HDL descriptions may be converted into descriptions at any of numerous other levels of abstraction as desired. As a non-limiting example, a high-level description can be converted to a logic-level description such as a register-transfer language (RTL), a gate-level (GL) description, a layout-level description, or a mask-level description. As a non-limiting example, micro-operations to be performed by hardware logic circuits (e.g., gates, flip-flops, registers, without limitation) of the logic circuitry <NUM> may be described in a RTL and then converted by a synthesis tool into a GL description, and the GL description may be converted by a placement and routing tool into a layout-level description that corresponds to a physical layout of an integrated circuit of a programmable logic device, discrete gate or transistor logic, discrete hardware components, or combinations thereof.
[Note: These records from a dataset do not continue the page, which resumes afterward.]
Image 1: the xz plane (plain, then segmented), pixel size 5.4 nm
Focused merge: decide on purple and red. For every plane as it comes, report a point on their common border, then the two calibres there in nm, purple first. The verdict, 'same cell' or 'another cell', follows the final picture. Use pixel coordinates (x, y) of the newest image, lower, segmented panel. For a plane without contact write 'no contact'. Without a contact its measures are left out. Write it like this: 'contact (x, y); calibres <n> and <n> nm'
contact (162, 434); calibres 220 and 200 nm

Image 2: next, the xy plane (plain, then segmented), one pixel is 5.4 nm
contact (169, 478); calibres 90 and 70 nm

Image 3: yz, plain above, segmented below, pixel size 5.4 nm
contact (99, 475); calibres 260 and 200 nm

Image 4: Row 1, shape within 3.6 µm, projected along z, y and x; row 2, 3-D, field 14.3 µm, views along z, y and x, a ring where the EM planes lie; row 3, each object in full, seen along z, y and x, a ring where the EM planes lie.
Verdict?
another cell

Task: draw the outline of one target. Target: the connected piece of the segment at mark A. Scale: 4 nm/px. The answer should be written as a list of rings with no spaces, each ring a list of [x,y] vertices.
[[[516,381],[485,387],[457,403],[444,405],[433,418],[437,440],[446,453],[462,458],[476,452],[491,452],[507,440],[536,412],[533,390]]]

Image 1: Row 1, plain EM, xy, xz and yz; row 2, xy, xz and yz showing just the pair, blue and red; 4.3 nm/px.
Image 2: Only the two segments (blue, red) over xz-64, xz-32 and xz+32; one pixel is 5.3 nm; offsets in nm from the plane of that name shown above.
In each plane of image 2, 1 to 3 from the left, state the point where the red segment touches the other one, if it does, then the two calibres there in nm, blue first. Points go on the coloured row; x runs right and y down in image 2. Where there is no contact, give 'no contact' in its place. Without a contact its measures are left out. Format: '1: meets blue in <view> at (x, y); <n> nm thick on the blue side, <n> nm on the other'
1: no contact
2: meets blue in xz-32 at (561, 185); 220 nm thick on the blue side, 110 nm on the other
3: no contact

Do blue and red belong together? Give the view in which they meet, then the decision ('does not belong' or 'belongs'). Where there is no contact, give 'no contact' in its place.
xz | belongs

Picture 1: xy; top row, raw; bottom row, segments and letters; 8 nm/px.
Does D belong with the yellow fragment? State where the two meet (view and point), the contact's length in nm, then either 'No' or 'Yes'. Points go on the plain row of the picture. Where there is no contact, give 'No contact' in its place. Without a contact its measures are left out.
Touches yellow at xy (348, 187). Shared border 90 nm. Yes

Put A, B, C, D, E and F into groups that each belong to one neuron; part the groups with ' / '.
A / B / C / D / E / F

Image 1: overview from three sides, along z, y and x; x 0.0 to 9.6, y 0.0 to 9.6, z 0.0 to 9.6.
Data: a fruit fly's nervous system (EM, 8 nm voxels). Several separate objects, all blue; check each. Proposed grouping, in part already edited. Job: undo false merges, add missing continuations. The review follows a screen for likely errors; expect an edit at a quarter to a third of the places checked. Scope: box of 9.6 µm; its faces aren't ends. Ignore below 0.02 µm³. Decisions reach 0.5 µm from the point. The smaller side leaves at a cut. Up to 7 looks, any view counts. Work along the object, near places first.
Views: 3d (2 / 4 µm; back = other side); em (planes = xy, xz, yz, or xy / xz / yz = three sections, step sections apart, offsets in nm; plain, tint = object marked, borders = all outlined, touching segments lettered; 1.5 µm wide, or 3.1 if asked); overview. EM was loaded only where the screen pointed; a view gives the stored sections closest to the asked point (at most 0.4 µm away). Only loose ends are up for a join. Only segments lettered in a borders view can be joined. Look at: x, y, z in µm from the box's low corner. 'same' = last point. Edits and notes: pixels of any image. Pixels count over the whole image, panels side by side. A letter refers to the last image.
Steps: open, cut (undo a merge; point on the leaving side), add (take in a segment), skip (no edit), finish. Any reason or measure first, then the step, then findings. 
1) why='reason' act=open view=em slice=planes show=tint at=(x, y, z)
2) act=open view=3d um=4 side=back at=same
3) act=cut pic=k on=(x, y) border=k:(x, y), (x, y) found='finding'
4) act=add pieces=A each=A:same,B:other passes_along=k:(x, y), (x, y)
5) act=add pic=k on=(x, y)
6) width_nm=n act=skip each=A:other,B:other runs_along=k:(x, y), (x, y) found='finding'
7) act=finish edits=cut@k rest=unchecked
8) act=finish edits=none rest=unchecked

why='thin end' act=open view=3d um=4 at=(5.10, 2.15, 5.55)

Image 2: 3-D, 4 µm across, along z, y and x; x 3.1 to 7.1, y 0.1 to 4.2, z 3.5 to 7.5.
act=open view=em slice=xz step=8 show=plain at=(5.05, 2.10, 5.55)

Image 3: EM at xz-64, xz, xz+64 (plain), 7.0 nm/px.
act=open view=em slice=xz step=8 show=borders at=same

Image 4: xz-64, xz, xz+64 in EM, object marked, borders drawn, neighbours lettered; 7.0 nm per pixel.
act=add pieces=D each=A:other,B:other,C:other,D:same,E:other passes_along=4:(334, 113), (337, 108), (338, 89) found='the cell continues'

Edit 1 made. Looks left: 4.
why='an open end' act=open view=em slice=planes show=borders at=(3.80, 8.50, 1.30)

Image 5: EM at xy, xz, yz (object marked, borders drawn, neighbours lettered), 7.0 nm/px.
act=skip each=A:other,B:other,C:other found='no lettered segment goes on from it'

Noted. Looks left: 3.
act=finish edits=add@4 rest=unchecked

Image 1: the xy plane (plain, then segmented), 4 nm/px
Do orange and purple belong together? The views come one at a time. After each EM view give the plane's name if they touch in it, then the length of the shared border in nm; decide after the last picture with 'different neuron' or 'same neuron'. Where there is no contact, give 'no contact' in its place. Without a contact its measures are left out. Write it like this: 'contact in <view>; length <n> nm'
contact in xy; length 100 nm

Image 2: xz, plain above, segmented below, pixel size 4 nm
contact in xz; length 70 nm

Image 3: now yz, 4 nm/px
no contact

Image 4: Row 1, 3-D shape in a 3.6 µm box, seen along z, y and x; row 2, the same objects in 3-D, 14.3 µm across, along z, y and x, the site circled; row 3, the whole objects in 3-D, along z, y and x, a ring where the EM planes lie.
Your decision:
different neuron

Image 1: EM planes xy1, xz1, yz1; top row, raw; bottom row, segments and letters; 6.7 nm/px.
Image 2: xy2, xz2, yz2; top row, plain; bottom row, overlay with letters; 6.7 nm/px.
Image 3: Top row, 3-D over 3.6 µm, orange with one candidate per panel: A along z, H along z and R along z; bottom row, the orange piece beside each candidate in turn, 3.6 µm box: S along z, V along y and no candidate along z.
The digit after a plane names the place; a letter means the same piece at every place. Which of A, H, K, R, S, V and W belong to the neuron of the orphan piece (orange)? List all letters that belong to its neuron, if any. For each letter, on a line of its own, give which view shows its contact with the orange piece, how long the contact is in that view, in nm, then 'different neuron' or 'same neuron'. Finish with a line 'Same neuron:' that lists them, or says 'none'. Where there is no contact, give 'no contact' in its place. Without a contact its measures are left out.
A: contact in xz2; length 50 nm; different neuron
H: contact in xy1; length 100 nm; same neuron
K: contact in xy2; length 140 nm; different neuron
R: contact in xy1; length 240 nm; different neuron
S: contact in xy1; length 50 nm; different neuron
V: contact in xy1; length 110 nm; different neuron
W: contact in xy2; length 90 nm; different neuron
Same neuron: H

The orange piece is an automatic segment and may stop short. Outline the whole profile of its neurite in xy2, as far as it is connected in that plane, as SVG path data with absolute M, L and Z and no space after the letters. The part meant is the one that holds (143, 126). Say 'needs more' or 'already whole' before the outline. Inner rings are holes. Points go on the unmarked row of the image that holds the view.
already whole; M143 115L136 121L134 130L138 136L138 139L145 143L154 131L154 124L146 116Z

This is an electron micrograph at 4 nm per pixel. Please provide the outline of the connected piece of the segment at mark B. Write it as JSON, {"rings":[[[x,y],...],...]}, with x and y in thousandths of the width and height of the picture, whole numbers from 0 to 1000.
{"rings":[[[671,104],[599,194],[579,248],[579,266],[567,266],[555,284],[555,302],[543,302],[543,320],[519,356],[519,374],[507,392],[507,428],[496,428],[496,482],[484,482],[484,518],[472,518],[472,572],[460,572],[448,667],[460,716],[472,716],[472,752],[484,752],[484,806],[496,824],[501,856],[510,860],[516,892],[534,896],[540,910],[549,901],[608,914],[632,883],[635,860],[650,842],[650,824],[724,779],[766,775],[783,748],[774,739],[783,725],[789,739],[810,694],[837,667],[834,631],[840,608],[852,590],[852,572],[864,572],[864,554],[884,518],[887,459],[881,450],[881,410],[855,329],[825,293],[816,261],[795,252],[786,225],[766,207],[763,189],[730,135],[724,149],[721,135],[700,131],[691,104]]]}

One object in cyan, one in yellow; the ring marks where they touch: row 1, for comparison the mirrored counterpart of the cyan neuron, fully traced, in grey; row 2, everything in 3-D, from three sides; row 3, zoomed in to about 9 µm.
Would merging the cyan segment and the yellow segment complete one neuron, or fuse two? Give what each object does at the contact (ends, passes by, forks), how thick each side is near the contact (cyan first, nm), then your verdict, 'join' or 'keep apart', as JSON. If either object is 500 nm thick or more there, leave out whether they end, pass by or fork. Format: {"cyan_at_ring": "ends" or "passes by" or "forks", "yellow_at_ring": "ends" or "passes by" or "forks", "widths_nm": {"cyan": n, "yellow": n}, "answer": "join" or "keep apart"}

Accordingly, in some embodiments the machine executable code <NUM> may include an HDL, an RTL, a GL description, a mask level description, other hardware description, or any combination thereof.

In embodiments where the machine executable code <NUM> includes a hardware description (at any level of abstraction), a system (not shown, but including the storage <NUM>) may be configured to implement the hardware description described by the machine executable code <NUM>. By way of non-limiting example, the processors <NUM> may include a programmable logic device (e.g., an FPGA or a PLC) and the logic circuitry <NUM> may be electrically controlled to implement circuitry corresponding to the hardware description into the logic circuitry <NUM>. Also by way of non-limiting example, the logic circuitry <NUM> may include hard-wired logic manufactured by a manufacturing system (not shown, but including the storage <NUM>) according to the hardware description of the machine executable code <NUM>.

Claim 1:
A portable electronic accessory (<NUM>, <NUM>, <NUM>), comprising:
one or more microphones (<NUM>) configured to receive audio inputs;
one or more speakers (<NUM>) configured to provide audio outputs;
wherein the portable electronic accessory (<NUM>, <NUM>, <NUM>) includes one or more headphones (<NUM>, <NUM>) including the one or more speakers (<NUM>) and the one or more microphones (<NUM>);
wherein the one or more headphones (<NUM>, <NUM>) include truly wireless stereo (TWS) headphones;
control circuitry (<NUM>, <NUM>) operably coupled to the one or more speakers (<NUM>) and the one or more microphones (<NUM>),
wherein the portable electronic accessory (<NUM>, <NUM>, <NUM>) includes a TWS headphone charging case including the control circuitry (<NUM>, <NUM>), the portable electronic accessory being characterised in that the control circuitry (<NUM>, <NUM>) is implemented as a removable control package that is removable from the TWS headphone charging case;
the control circuitry (<NUM>, <NUM>) including:
one or more cellular data radio circuits (<NUM>) configured to communicate with one or more cloud servers (<NUM>, <NUM>) through a cellular data network (<NUM>); and
one or more application processors (<NUM>, <NUM>) configured to execute at least a portion of an audio operating system (<NUM>), the audio operating system (<NUM>) configured to host audio software applications provided by the one or more cloud servers (<NUM>, <NUM>), the audio software applications configured to operate free from graphical user interface elements based at least in part on the audio inputs and the audio outputs.